# Provided records:
^^^^^^^^

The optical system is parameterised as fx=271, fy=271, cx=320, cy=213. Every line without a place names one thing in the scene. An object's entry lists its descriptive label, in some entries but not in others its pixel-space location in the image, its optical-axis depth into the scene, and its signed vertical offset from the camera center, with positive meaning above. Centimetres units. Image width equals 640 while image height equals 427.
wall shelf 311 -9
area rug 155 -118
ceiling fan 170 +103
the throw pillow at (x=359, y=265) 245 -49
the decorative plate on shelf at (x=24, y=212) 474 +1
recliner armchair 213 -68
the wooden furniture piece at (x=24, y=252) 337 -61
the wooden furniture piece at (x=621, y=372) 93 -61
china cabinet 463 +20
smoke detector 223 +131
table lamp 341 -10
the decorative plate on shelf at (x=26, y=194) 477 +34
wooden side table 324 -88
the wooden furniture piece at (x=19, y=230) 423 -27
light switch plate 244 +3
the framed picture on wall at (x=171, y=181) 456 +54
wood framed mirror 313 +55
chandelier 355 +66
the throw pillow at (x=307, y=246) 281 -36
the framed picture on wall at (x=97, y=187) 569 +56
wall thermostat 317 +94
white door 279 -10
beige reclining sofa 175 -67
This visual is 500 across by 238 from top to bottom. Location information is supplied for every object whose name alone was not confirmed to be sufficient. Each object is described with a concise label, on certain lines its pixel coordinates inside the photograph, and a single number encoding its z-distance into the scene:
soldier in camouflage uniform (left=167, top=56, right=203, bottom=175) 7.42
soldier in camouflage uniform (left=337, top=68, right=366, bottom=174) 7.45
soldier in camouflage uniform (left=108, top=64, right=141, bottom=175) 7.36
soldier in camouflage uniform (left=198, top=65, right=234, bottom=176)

^^^^^^^^

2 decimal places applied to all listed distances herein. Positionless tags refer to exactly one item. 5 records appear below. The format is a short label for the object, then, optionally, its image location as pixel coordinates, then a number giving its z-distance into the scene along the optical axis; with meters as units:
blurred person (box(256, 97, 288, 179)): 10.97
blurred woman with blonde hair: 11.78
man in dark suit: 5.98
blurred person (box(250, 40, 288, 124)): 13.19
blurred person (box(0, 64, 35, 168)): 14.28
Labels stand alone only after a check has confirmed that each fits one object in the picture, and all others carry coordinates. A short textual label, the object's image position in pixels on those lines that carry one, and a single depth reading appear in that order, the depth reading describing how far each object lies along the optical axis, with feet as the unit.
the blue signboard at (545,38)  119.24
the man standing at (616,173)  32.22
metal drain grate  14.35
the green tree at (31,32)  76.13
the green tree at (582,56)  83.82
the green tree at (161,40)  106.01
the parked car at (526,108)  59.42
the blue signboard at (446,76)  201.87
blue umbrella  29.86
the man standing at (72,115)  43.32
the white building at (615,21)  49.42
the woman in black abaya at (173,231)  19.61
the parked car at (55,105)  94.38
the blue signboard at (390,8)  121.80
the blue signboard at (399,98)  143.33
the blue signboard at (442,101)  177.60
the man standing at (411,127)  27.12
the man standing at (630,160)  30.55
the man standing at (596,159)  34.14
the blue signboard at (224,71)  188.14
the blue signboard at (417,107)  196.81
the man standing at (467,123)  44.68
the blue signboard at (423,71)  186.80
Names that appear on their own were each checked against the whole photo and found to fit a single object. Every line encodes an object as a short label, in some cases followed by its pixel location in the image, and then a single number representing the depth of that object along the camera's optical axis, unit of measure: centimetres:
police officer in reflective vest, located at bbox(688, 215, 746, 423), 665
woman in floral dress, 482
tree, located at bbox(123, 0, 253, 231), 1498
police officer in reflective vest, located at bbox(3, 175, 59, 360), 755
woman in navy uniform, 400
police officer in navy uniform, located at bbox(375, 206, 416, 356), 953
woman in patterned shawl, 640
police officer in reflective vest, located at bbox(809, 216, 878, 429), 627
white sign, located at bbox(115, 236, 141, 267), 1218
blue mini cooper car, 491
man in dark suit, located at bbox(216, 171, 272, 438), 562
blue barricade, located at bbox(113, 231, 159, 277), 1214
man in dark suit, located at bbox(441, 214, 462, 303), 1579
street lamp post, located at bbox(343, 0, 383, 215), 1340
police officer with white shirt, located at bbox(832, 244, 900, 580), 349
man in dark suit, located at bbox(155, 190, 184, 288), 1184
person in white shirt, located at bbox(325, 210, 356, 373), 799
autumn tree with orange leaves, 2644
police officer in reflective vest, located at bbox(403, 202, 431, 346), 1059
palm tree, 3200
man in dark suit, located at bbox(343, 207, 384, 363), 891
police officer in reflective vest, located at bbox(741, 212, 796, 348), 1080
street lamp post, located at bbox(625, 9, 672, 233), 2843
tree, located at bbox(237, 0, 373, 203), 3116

^^^^^^^^

# To do:
Reproduce exactly the section above that begins at the line containing "blurred person (box(256, 97, 288, 179)): 10.97" and ends at the line containing "blurred person (box(0, 64, 35, 168)): 14.28", leaving out all other lines.

# Exercise result:
blurred person (box(256, 97, 288, 179)): 10.97
blurred woman with blonde hair: 11.78
man in dark suit: 5.98
blurred person (box(250, 40, 288, 124)): 13.19
blurred person (box(0, 64, 35, 168)): 14.28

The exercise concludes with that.